- Required action A
Return the records unchanged, starting with the line that contains "Who is more" and continuing through the final line of the records.
━━━━━ Passage shown ━━━━━
Drink: An Eros Euphoria—whipped cream vodka, chocolate vodka, cherry vodka, and nondairy creamer, garnished with chocolate and a cherry. Or… maybe just a beer.
Suburbanites’ Delight: Stars Cabaret
On a recent Monday, Stars Cabaret, in Southwest Portland’s suburbs, was full of men enjoying not only the rapt attention of the strippers who mingled among them, but also a hearty lunch from chef Walter Romero‘s menu. Romero’s fare ranges from an unexpectedly spicy lasagna (with fresh-made noodles) and a seafood jambalaya to Hawaiian, Greek, and American classics. The Tuscany turkey melt, dripping in decidedly non-Tuscan chipotle sauce, provides as much sizzle as the stage. I was so taken with my meal, in fact, that I mentioned to my girlfriend that once my research was done, that we could come back … for, you know, the food.
Drink: Bartender Sarah was gleefully making strawberry mojitos using fresh fruit and mint leaves. “We’re always making whatever’s fresh,” she said. How very Portland.
━━━━━ Available data ━━━━━
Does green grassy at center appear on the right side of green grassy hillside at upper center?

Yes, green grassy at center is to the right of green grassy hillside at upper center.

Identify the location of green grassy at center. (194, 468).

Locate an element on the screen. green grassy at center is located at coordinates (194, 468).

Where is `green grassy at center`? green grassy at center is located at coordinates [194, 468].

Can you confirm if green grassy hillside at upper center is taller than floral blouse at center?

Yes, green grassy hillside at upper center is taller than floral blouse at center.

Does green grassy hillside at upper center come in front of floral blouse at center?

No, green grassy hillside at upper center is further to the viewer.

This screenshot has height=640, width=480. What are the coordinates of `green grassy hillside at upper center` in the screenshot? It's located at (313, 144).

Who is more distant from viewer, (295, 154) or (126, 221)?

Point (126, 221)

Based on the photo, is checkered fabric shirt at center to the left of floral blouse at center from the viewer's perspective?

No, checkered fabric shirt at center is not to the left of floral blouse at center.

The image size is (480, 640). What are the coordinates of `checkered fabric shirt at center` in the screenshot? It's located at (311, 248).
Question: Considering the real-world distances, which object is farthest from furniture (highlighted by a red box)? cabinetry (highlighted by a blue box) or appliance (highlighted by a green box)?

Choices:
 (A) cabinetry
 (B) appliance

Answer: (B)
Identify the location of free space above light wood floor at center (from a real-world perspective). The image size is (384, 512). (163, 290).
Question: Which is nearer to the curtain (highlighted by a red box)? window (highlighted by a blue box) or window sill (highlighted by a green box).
━━━━━
- Required action B
According to the passage about Stars Cabaret, what did bartender Sarah use to make the strawberry mojitos?

- Exercise result A
Who is more distant from viewer, (295, 154) or (126, 221)?

Point (126, 221)

Based on the photo, is checkered fabric shirt at center to the left of floral blouse at center from the viewer's perspective?

No, checkered fabric shirt at center is not to the left of floral blouse at center.

The image size is (480, 640). What are the coordinates of `checkered fabric shirt at center` in the screenshot? It's located at (311, 248).
Question: Considering the real-world distances, which object is farthest from furniture (highlighted by a red box)? cabinetry (highlighted by a blue box) or appliance (highlighted by a green box)?

Choices:
 (A) cabinetry
 (B) appliance

Answer: (B)
Identify the location of free space above light wood floor at center (from a real-world perspective). The image size is (384, 512). (163, 290).
Question: Which is nearer to the curtain (highlighted by a red box)? window (highlighted by a blue box) or window sill (highlighted by a green box).

- Exercise result B
Fresh fruit and mint leaves.